YOUR TASKS
A. Return, word for word, the stretch of the Super Mario Odyssey article from "Super Mario Odyssey seems" through "to obtain them.".
B. In the Super Mario Odyssey article, what must the player collect to unlock each world in Super Mario Odyssey?

SOURCE DOCUMENT
● ● ● ● ●

Super Mario Odyssey is a remarkable new entry to an all-time classic series. How far has Mario come since his first 3D appearance in Super Mario 64?
Mario has been gracing home video game consoles since 1985 on the Nintendo Entertainment System (NES), or, Famicom in Japan. But, in the Summer of 1996, the Jumpman leaped headfirst into the third dimension, changing the course of video games forever. The game would come bundled with Nintendo 64 consoles for years to come and change the lives of millions of players, including my own, still more than two decades later. Today, Nintendo and Super Mario are poised to do it again.
Super Mario Odyssey for the Nintendo Switch is the first true return to the style of Super Mario 64 since 2010’s masterful Super Mario Galaxy 2 for the Nintendo Wii. Several full-fledged Mario games have graced home consoles since then, but their styles more closely followed the styles of Mario’s other successful adventures in 2D platforming. Super Mario Odyssey follows in the tradition of Super Mario 64 by offering a fully open formatted adventure through colorful and creative worlds to save his beloved Princess Peach from being forcibly wed to Bowser. There is only a semi-linear path to success, as the player must unlock each new world as they go, but is free to hop between them as they please to explore them again and again.
The Path To Saving The Princess
While the fully open format nature has remained true throughout the course of Mario’s 3D adventures, the linearity to them has taken different forms over time. In Super Mario 64, the more Power Stars unlocked, the more worlds would become available. Each new star acted like a new level in the world. Some could be earned out of order, but others required a certain configuration of the map triggered by trying for a certain star from the onset. Subsequent Super Mario games would see different variations on this theme. The Gamecube’s Super Mario Sunshine sported a similar layout while the Super Mario Galaxy titles were slightly more linear with each star available only when selected, making each star its own individual level with a few bonus starts available out of order. The worlds in these titles are still traversable out of order once unlocked. A prominent feature in Super Mario 64 is that it can be beaten without ever having played entire levels.
Super Mario Odyssey seems at first to take a path somewhat similar to Super Mario 64. There is a trove of worlds to explore, each unlocked after collecting a certain number of Power Moons. The most remarkable difference, however, is that save for the Power Moons that’s collection serve the main plot of the game, there is no distinct levels within these worlds or order the moons must be collected in at all. Rather, the worlds are filled with moons to collect by all sorts of means. There are different amounts of moons in each level and they are all completely hidden with no initial name given to them like in Super Mario 64 to give a hint as to how to obtain them.

● ● ● ● ●

DATA EXTRACT
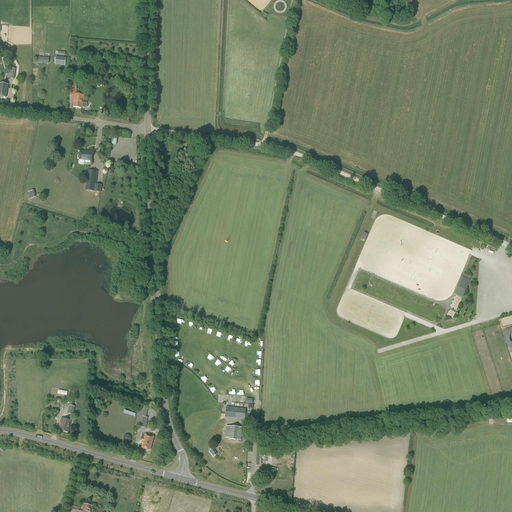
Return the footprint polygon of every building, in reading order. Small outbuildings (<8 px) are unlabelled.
[(65,65),(66,58),(56,57),(55,64),(65,65)] [(14,79),(16,68),(11,68),(11,71),(8,71),(7,78),(14,79)] [(77,82),(69,81),(67,95),(74,95),(73,103),(74,103),(73,107),(82,108),(82,107),(86,108),(87,107),(87,105),(87,103),(83,102),(83,101),(84,101),(84,96),(76,94),(77,89),(76,89),(77,82)] [(191,150),(184,148),(182,157),(189,159),(191,150)] [(93,152),(84,151),(80,151),(80,155),(79,155),(78,155),(78,156),(78,157),(78,158),(78,159),(79,159),(79,163),(79,164),(83,164),(84,163),(85,160),(91,161),(93,152)] [(101,193),(102,185),(96,184),(97,172),(88,170),(85,191),(101,193)] [(465,291),(469,281),(462,278),(458,288),(465,291)] [(511,349),(511,329),(503,332),(510,351),(511,349)] [(73,415),(75,407),(69,405),(67,414),(73,415)] [(146,418),(149,407),(141,405),(138,415),(146,418)] [(252,421),(253,414),(245,413),(246,409),(226,407),(225,418),(252,421)] [(68,433),(71,421),(61,418),(60,422),(62,422),(59,430),(68,433)] [(241,441),(242,428),(226,427),(225,438),(229,438),(228,440),(241,441)] [(150,450),(154,437),(146,435),(142,448),(150,450)]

● ● ● ● ●

TASK-BY-TASK SOLUTIONS
A.
Super Mario Odyssey seems at first to take a path somewhat similar to Super Mario 64. There is a trove of worlds to explore, each unlocked after collecting a certain number of Power Moons. The most remarkable difference, however, is that save for the Power Moons that’s collection serve the main plot of the game, there is no distinct levels within these worlds or order the moons must be collected in at all. Rather, the worlds are filled with moons to collect by all sorts of means. There are different amounts of moons in each level and they are all completely hidden with no initial name given to them like in Super Mario 64 to give a hint as to how to obtain them.

B. A certain number of Power Moons.